L'entreprise peut également recourir à un prestataire spécialisé dans ce type d'opération, sur site ou par envoi régulier des données sous forme brute. Son travail consiste à appliquer un mode de classification en s'appuyant généralement sur des taxonomies spécialisées telles Duns (données fournisseurs) ou des standards de type eCl@ss ou UNSPSC (données produits ou services), avec le niveau de finesse approprié en fonction des besoins des achats, et à détecter d'éventuelles anomalies. Chaque nature de données (fournisseur, produit, etc.) peut ensuite être identifiée par un code unique, et donnera lieu à une mise sous contrôle avec un processus rigoureux et spécifiquement adapté.

Enrichissement et surveillance automatisée

Ces traitements peuvent aussi être l'occasion d'enrichir les données. En plus de remettre de la qualité dans les données administratives sur les fournisseurs, certains prestataires proposent d'ajouter des informations sur leur activité ou leur actionnariat, sur leur niveau de risque, les aider sur les problématiques Sapin 2 et de vigilance, en s'appuyant sur des bases d'entreprises tierces, à travers des partenariats. Il est également possible d'introduire des évaluations, basées sur un système de notation, à travers des questionnaires couvrant des critères comme la qualité, le prix, les délais ou le respect des obligations de vigilance. Ou d'ajouter des commentaires pour enrichir et argumenter les notes attribuées.

Sur ce marché, comme les autres, la dernière innovation est liée à l'arrivée des technologies d'intelligence artificielle (IA) et de blockchain. Que ce soit dans les outils d'ETL (Extract, Transform, Load) utilisés pour l'extraction-transformation contrôle puis le chargement et le transfert des données vers les systèmes cibles, qui évoluent vers l'ETQL en intégrant le "Q" de quality, ou dans les solutions digitales achats, l'IA apporte un niveau d'automatisation supplémentaire. En plus de prendre en charge les tâches élémentaires et récurrentes de mise en qualité, l'intégration d'outils d'intelligence artificielle doit surtout permettre de détecter au plus tôt les dérives, voire de les anticiper. En s'intéressant à ces technologies, les entreprises veulent limiter le mode réactif, consistant à intervenir lorsqu'une erreur est détectée, et passer en mode proactif, pour analyser et traiter les données dès leur injection dans le système d'information. L'IA doit aussi faciliter le contrôle de conformité vis-à-vis des nouvelles réglementations, que les entreprises ne doivent pas ignorer, et l'accompagnement fournisseurs en termes de risques, de responsabilité sociétale, de corruption, etc.

Matériel fourni ▸
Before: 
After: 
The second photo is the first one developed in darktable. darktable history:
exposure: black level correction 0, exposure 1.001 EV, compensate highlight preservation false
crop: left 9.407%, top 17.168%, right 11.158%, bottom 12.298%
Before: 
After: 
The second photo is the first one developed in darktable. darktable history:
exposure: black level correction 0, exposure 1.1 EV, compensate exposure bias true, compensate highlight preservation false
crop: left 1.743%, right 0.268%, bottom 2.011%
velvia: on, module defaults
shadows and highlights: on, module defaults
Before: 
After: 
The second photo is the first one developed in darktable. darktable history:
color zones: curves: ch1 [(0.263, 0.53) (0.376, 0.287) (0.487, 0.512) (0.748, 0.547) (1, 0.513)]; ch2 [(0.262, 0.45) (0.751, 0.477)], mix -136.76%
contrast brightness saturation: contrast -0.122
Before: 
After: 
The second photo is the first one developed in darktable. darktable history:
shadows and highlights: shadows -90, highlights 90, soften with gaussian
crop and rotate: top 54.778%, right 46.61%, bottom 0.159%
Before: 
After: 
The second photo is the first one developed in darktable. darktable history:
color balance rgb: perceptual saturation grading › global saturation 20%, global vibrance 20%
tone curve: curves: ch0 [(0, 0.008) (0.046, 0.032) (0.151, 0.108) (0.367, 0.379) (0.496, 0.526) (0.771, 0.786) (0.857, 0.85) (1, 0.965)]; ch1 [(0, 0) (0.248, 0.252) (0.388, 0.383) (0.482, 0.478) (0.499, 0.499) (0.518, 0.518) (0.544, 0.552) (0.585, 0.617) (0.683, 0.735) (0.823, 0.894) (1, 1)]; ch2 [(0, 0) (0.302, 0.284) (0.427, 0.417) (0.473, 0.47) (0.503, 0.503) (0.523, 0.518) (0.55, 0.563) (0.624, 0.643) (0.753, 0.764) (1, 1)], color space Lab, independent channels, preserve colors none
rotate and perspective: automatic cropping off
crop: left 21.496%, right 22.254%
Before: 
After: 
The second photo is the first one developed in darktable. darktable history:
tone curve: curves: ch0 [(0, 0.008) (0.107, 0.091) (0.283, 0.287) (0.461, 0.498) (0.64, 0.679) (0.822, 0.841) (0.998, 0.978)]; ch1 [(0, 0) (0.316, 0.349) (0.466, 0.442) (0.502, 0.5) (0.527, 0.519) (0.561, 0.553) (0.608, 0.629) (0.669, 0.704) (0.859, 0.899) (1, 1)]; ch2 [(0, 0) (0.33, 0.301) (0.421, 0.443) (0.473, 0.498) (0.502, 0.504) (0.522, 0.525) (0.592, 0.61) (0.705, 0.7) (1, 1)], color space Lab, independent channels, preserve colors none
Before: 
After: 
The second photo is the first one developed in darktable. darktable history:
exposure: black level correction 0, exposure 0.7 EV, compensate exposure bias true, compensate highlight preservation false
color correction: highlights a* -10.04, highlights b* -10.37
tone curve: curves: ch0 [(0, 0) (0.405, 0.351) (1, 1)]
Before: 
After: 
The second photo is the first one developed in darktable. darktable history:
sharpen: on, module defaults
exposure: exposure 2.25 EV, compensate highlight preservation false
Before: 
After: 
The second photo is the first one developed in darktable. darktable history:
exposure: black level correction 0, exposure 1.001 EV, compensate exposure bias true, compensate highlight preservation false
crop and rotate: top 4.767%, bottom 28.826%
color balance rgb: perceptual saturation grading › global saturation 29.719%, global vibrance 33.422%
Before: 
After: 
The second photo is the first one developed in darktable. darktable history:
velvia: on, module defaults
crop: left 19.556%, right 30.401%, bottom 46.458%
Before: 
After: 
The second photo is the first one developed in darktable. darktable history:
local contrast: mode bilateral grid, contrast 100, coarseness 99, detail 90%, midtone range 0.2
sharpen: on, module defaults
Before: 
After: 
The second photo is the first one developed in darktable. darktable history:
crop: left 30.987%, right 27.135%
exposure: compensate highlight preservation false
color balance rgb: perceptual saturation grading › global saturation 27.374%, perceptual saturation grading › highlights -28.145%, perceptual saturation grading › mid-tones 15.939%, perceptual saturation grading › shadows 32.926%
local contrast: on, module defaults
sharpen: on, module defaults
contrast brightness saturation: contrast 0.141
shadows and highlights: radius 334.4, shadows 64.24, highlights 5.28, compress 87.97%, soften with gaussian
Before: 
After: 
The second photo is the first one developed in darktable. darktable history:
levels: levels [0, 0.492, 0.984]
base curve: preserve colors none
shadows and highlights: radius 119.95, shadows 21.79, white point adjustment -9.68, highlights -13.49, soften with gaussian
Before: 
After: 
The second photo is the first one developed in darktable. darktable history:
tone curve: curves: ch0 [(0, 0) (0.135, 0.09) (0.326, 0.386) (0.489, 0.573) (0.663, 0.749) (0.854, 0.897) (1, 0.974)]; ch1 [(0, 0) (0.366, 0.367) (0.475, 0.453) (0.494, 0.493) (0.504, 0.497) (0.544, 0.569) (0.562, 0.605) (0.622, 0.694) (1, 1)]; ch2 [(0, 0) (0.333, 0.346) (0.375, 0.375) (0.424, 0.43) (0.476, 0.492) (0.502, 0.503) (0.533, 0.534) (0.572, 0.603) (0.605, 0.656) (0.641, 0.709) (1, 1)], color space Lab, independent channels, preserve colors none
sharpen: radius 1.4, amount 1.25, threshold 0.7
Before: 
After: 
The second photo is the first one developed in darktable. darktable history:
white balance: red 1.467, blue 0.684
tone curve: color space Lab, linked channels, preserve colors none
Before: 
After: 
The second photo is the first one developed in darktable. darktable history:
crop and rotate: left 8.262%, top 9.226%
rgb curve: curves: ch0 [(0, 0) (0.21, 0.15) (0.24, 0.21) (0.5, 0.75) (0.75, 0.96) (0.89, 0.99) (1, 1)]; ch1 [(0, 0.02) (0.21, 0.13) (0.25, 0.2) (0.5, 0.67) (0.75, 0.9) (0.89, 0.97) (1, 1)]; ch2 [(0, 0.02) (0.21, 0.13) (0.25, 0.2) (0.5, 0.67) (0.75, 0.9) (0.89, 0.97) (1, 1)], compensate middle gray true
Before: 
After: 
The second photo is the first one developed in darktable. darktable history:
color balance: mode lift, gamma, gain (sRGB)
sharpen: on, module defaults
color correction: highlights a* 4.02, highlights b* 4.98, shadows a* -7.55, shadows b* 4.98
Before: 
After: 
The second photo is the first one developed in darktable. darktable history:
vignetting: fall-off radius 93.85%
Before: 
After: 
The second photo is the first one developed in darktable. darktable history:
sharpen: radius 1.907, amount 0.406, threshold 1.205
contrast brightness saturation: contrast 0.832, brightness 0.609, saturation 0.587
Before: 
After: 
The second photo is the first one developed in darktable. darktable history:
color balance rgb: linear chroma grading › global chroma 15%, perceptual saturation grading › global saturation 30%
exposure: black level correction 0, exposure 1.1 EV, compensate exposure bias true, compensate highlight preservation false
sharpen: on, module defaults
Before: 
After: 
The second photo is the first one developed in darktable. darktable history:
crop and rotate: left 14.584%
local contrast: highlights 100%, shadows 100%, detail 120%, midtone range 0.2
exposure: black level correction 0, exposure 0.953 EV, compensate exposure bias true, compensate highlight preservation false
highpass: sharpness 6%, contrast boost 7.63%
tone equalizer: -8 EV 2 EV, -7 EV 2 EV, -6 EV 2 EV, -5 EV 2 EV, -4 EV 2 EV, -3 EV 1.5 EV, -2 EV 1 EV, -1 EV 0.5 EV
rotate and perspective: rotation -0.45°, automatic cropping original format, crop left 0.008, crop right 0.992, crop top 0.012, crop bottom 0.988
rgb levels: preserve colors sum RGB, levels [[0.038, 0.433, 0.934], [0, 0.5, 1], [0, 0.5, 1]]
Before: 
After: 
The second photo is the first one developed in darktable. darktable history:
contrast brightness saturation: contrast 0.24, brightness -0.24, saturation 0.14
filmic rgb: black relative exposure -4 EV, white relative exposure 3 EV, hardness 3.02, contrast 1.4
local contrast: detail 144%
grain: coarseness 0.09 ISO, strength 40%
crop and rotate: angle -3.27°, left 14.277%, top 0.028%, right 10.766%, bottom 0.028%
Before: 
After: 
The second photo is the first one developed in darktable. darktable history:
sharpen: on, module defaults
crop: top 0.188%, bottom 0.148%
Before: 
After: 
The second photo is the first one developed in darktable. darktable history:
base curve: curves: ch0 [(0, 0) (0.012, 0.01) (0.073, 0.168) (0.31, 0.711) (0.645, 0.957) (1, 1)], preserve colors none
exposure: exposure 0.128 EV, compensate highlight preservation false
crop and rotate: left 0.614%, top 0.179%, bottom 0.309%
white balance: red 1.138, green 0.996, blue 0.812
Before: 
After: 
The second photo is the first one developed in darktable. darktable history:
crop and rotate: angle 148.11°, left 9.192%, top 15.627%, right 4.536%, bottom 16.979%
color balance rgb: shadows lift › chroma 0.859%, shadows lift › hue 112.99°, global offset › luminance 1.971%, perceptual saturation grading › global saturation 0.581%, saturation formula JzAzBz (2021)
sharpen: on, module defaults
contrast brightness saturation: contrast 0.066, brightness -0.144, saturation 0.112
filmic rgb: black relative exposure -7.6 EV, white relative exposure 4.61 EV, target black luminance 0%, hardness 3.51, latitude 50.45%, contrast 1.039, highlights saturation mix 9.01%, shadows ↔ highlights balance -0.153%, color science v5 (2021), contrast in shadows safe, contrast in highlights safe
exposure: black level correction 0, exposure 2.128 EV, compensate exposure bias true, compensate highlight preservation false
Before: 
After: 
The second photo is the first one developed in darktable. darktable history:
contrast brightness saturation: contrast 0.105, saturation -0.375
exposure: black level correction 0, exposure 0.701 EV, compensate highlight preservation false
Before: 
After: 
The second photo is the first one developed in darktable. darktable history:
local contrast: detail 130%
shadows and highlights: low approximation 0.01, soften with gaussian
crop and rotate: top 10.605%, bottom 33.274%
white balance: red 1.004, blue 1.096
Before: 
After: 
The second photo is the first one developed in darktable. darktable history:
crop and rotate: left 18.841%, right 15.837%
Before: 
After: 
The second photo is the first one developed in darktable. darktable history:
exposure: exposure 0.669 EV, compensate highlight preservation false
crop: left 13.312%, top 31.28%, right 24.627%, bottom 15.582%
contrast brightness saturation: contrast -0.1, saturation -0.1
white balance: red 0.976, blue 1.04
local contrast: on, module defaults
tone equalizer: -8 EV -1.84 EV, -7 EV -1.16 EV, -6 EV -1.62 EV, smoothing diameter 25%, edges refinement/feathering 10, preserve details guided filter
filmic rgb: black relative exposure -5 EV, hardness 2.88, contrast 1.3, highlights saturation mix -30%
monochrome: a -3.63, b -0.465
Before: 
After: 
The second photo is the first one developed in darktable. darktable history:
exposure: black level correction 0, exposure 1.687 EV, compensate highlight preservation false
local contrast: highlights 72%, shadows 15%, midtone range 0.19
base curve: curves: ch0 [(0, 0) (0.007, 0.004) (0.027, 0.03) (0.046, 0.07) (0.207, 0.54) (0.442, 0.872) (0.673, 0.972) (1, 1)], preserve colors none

Consignes à suivre ▸ Reprenez le texte sur la qualité des données d'achat là où il s'arrête et prolongez-le.

Réponse proposée ▸
Instaurer une démarche d'amélioration continue

D'ailleurs, au-delà des éditeurs de solutions logicielles achats ou des acteurs historiques du marché du décisionnel, de nombreuses start-up lancent des solutions pour gérer les problématiques dans ces domaines. Certaines proposent par exemple une offre de lutte contre la fraude, avec un service de vérification des coordonnées bancaires des fournisseurs, un sujet sur lequel s'est aussi positionné Acxias, en s'appuyant sur l'autre technologie montante, la blockchain. Sa solution répond à un réel besoin : garantir que certaines informations sensibles reçues par les clients émanent de sources fiables et n'ont pas été altérées à des fins frauduleuses, alors qu'il n'existe pas d'organe central jouant le rôle de tiers de confiance et que les cas de fraude se multiplient, avec des coûts élevés. Avec cette application, les entreprises clientes utilisatrices ont la possibilité de contrôler de manière hautement sécurisée et avec certitude les informations sensibles de leurs fournisseurs par le biais d'une blockchain privée sans même que les informations sous-jacentes n'y soient stockées ou détenues par un organe central. Les échanges seront certifiés et tracés grâce à l'utilisation de Smart contracts.

Pour autant, l'ensemble du processus de gestion de la qualité des données ne peut pas être automatisé. En particulier parce qu'à l'issue du projet de nettoyage et de mise sous contrôle, un dispositif de maintien en conditions opérationnelles s'inscrivant dans la durée doit être déployé et opéré en continu. Il est indispensable de contrôler en permanence le niveau de qualité et de s'assurer qu'il n'y a pas de dérive. La démarche doit donc aussi comprendre un volet organisationnel et une gouvernance, et s'appuyer sur des "indicateurs clés de valeur" permettant de vérifier que chaque objet de données se conforme aux règles métiers préalablement définies et de définir et piloter la réalisation d'actions correctrices en cas de déviance.

En synthèse, il convient de mettre en place des outils et des procédures de contrôle en vue d'instaurer une démarche d'amélioration continue, à la fois au niveau de la DSI et de la direction des achats. Et de bien communiquer auprès de l'ensemble des parties prenantes, en particulier la direction générale de plus en plus sensible aux sujets du digital, notamment pour que les investissements, les efforts et le temps consacrés à la mise en qualité des données soient reconnus comme utiles et générateurs de valeur.

Par

Bertrand Gabriel, directeur de Acxias, Digital Source to Pay Experts, et

Thierry Parisot, analyste marchés & solutions -Acxias

*Acxias est un cabinet de conseil spécialiste de la transformation et de l'optimisation digitale des achats, des approvisionnements et de la comptabilité fournisseurs. Acxias est l'auteur de l'ouvrage de référence "La Digitalisation des Achats - Enjeux, bonnes pratiques et référentiel des solutions", publié fin 2016. Plus d'informations, cliquer ici .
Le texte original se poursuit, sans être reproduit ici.